All credit to Stuart Jackson as the Young Seaman and the Shepherd, both delivered with confidence, and to John Mackenzie-Lavansch’s Steersman. Neal Cooper’s Melot was clearly a confident portrayal – it was the role with which he made his New York Met debut in 2016 (he also sang the role under Antonio Pappano at Covent Garden in 2014). For lovers of operatic trivia, the Glyndebourne booklet proudly informs us that Neal Cooper is the nephew of the late Sir Henry Cooper, the legendary boxer.

That we can see Wagner so soon after nationwide lockdowns is a miracle indeed.

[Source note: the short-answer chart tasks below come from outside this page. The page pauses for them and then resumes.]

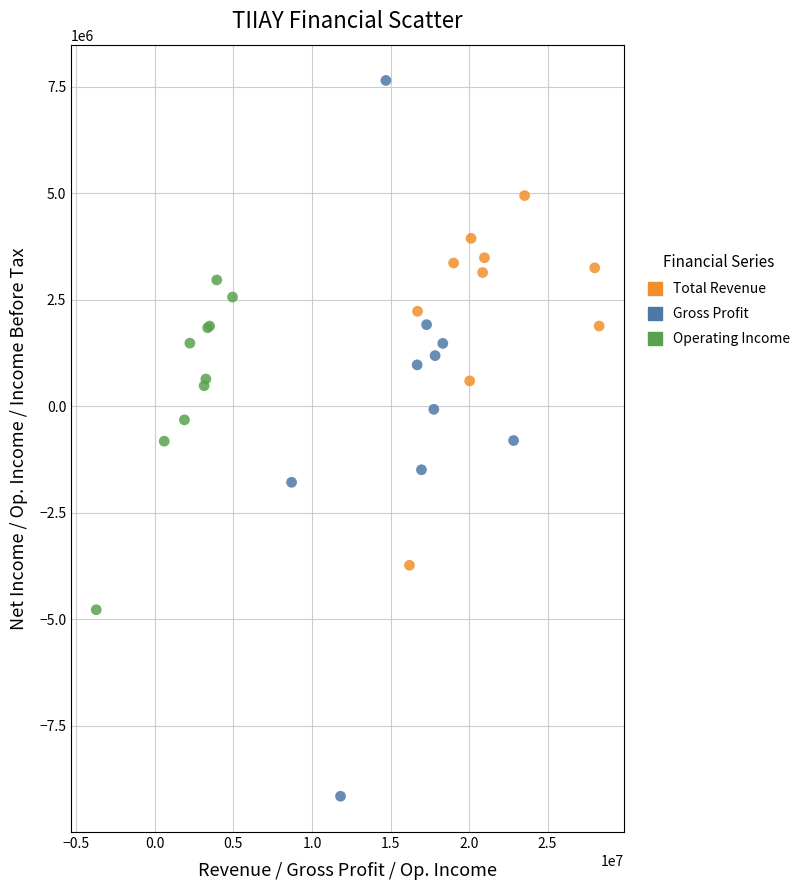

Which series reaches the minimum Y coordinate?

Gross Profit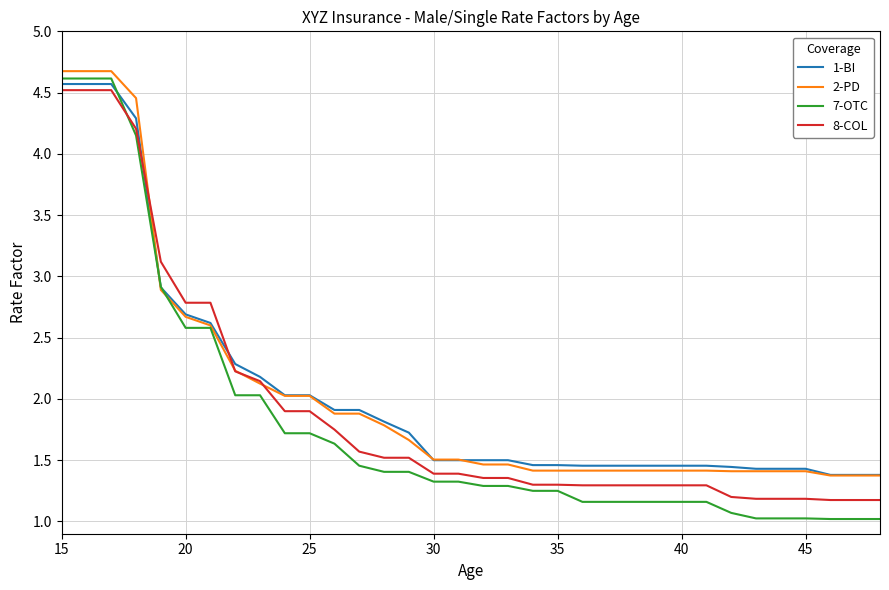

Which series has the widest spread of values?

7-OTC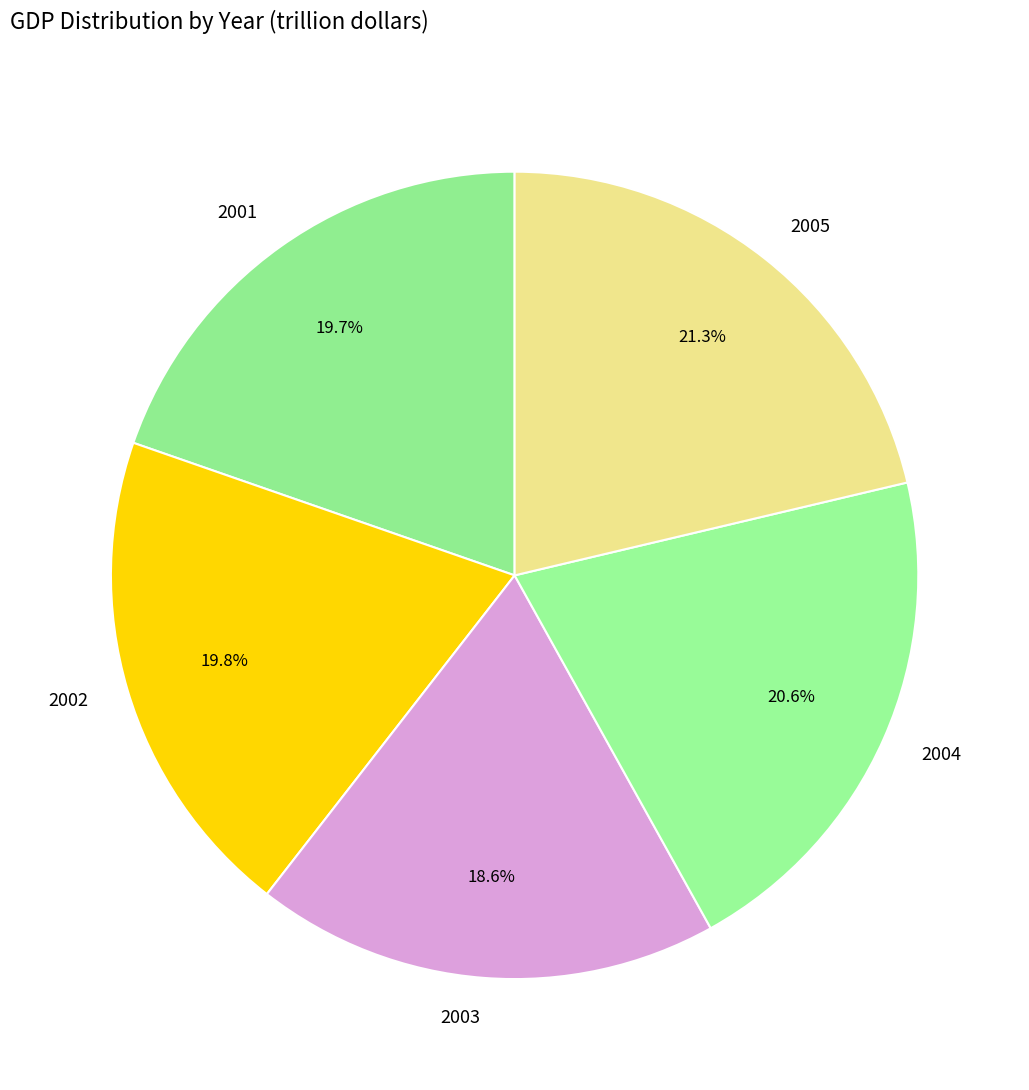

Which category has the smallest portion of the pie?

2003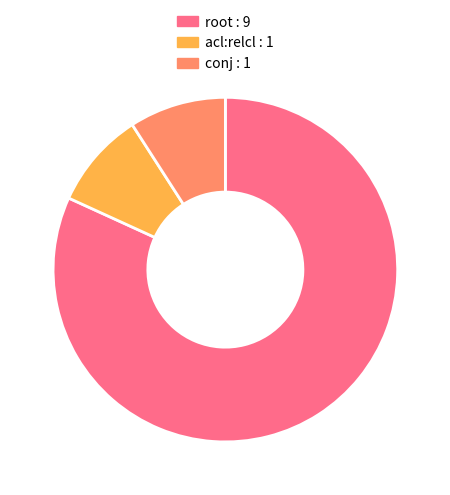

Combined, do conj and root account for over 50%?

Yes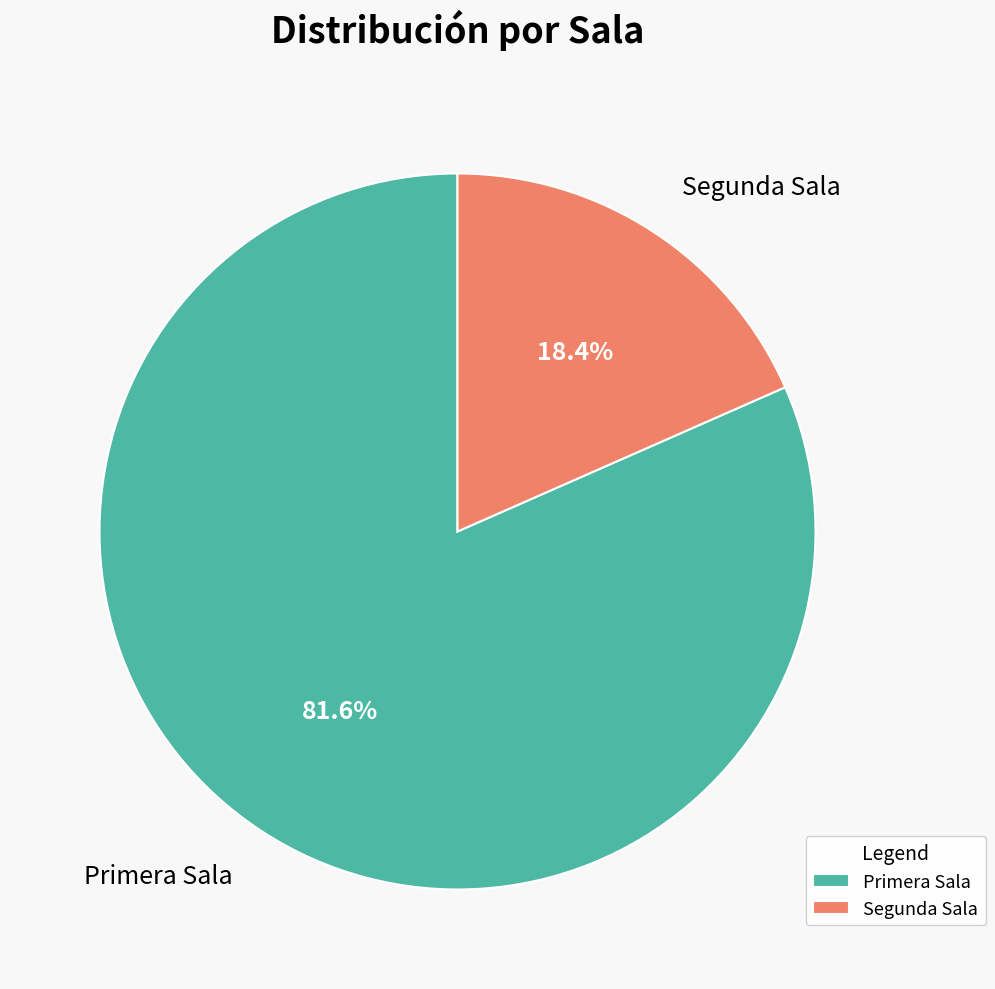

True or false: Primera Sala accounts for 82% of the total.

True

The adaptability of the musical confraternity has been astonishing throughout this discomfiting period, and this Tristan was surely a prime example.

Interestingly, Robin Ticciati is down to conduct Dame Ethyl Smyth’s opera The Wreckers at Glyndebourne next year. On Tuesday 31 August Tristan und Isolde will be performed at this year’s BBC Proms and will be broadcast live on Radio 3; look out for another opinion about it from a Seen and Heard colleague in September.